## Stated task 1
In the text on changing a product roadmap, what is named as the first step whether a pivot starts from the top or from the product team?

## Extracted text
◆ ◆ ◆

You and your team are knee-deep in product development when you realize that some element of your roadmap needs to change. Whether it’s a change in stakeholder agendas or the departure of a valued team member, you’ll need to change your roadmap to ensure it reflects current dynamics.

Pivoting requires conversations, which can be difficult when there are deadlines to meet, investors to keep happy, and teams to keep moving. No matter what kind of pivot you’re eyeing, having tough conversations needs to start sooner rather than later. Here are three bases we recommend you cover before you begin making major changes to your product strategy:

1. Make sure your stakeholders are focused on the right things

Sometimes your pivot will start from the top and require a quick shift from your product team. In other cases, it’s your product team who needs to communicate up the chain of command. In either case, the first step is ensuring everyone is focused on the right thing.

◆ ◆ ◆

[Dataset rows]
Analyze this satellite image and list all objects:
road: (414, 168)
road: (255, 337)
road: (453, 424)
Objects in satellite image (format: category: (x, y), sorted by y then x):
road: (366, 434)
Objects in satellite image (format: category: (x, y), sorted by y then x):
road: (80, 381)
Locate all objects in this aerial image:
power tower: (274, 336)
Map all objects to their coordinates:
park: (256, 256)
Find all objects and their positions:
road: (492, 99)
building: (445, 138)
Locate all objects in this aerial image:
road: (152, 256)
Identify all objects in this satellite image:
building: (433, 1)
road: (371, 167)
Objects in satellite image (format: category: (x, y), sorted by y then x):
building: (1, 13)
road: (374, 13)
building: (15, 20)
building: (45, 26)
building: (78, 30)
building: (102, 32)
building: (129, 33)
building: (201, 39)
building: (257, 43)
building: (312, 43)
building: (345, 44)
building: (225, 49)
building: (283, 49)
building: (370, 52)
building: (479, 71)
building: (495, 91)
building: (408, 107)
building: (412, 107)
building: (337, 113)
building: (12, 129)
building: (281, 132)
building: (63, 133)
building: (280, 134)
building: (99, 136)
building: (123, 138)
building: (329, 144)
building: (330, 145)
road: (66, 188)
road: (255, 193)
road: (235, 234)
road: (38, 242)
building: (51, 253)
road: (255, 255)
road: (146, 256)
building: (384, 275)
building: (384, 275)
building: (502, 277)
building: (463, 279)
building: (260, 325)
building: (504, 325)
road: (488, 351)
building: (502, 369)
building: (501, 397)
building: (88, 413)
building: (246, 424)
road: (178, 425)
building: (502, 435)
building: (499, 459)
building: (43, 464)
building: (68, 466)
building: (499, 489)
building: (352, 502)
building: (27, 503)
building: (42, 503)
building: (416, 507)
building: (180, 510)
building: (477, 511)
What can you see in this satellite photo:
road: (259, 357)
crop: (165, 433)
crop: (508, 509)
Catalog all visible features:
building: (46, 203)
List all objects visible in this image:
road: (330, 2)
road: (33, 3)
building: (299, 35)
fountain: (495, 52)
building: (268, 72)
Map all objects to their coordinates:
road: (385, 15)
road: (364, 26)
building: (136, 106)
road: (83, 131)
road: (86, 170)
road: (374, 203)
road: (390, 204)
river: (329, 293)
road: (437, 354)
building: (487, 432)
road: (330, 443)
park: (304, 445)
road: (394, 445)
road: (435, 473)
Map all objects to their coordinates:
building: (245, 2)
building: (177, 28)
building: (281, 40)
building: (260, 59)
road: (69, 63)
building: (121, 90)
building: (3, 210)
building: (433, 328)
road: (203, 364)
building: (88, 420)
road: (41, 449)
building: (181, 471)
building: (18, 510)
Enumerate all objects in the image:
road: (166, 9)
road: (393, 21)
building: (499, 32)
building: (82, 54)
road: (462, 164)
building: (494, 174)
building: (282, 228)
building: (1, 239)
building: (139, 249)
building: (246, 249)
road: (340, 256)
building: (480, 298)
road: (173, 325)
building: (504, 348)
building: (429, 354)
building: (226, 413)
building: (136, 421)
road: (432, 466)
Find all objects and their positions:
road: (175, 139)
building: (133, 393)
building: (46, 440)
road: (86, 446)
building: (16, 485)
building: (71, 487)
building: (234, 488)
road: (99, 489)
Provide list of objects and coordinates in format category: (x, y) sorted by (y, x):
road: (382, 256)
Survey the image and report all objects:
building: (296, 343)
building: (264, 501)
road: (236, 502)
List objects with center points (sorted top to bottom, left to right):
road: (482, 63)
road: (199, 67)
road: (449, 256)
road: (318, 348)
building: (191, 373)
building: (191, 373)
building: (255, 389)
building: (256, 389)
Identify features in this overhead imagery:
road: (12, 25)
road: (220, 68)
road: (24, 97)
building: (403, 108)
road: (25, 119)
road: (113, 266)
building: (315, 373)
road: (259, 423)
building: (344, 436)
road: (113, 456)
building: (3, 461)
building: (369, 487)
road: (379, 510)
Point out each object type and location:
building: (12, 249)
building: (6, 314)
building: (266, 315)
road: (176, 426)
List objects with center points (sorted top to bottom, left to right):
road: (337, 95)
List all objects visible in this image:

◆ ◆ ◆

## Stated task 2
Show every line of the entries that contains the word "features".

## Reply 1
Ensuring everyone is focused on the right thing.

## Reply 2
Catalog all visible features:
Identify features in this overhead imagery:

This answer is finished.